Literacy 2024: Book 3: This Is How You Lose the Time War

A sci-fi fantasy love story across the multiverse

Book
This Is How You Lose the Time War by Amal El-Mohtar and Max Gladstone

Synopsis
Red and Blue are elite agents on opposing factions working across the entirety of time and space to shape the multiverse to their own ends. At the end of a particularly epic battle, Red finds an enigmatic message from her adversary. This begins an increasingly elaborate correspondence between the two, with each message taking bizarre forms that require years or even centuries to compose.

Pros

  • Imaginative world-building without exposition. Each section describes fantastic futures or complete alternate histories in just a few pages.
  • Concepts like “upthread,” “downthread,” and “strands” become clear without ever needing explicit explanation.
  • The format is repeated without ever becoming too repetitive; you get the sense of anticipation that each character feels as they wait for the next message.
  • Gets the emotional beats right and reminds the reader of the universality of falling in love โ€” the stages of wariness, excitement, infatuation, passion, comfort, and (sometimes) despair.
  • Many evocative passages that emphasize feeling more than description; you get a sense of apocalypse, cruelty, peace, nature, and so on without belaboring the scene setting.

Cons

  • Often feels over-written and florid, as the language often seems to dance around an idea instead of making it clear. I ended up skimming over much of the book, because the metaphors and abstractions failed to land more often than not.
  • The writing was so poetic, while the settings were often so fantastic, that it became impossible to tell what was metaphor and what was literal.
  • The attempts at jokes, references, and wordplay felt corny in the way of very, very smart people trying to be funny.
  • The characters are practically omnipotent, and the described worlds so fantastic and cataclysmic, that there’s no sense of stakes for the characters or boundaries to their universe. Stuff happens, but we can’t ever anticipate what the implications might be or how dire or permanent the situation is.
  • I never got the sense of why or how characters fall in love. The beats of a romantic relationship feel familiar and genuine, and I can see the characters reacting to each stage of the relationship, but they’re moments that feel dictated by the authors instead of motivated by genuine connection.

Synopsis
Overall, this feels like a very well-written and well-thought-out story that just isn’t for me. It’s excellent at establishing mood and conjuring images of fantastic alternate realities. The overall plot uses time travel effectively to give an idea of a romance that is so fundamental and so epic that it is both fated to happen and also threatened at every moment across multiple timelines. But these characters are archetypes more than genuine personalities, so the story on the whole seemed to be aimed at readers who love the idea of an epic, universe-shaking love, romance for romance’s sake, instead of one driven by the characters themselves.

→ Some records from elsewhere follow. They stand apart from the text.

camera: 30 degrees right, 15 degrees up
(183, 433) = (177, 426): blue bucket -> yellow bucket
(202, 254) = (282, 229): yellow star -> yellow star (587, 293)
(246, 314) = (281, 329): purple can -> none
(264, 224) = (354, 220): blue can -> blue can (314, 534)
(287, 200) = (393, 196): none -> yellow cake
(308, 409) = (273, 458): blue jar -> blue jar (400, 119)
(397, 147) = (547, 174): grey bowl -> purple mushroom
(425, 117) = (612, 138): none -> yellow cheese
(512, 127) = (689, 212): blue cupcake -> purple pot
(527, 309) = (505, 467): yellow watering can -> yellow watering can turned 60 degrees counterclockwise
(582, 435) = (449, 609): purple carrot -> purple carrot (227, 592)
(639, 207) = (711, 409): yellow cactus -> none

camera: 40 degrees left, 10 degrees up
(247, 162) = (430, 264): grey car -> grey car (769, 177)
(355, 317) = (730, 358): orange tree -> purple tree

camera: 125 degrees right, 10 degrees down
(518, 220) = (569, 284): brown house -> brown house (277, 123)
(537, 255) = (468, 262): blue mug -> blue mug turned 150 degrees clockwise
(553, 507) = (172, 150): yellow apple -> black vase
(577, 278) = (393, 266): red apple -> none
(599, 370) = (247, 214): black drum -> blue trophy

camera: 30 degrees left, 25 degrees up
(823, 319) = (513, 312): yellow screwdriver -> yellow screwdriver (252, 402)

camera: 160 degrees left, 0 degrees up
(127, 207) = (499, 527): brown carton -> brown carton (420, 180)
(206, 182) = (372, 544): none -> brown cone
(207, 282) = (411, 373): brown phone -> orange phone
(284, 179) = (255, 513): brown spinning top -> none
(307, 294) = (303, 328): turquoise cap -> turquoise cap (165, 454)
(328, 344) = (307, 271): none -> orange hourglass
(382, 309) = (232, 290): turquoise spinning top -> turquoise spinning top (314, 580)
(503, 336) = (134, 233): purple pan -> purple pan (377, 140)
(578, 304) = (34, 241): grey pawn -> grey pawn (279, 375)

2 thoughts on “Literacy 2024: Book 3: This Is How You Lose the Time War”

  1. What struck me about this novel is how it had such a distinct writing style and that the less you knew about it, the more exciting the book was to read. One of those books that gets passed around saying “just read this, trust me”. It worked out well in this case.

    The other book like that I enjoyed even more is qntm’s “There Is No Antimemetics Division”. It’s one of the best complete works to come out of the SCP Foundation, a collaborative writing project. I won’t say anything more other than “you should read this” unless you need some convincing. (There’s a new video adaptation on Youtube that’s fairly well done but it works much better as a book.)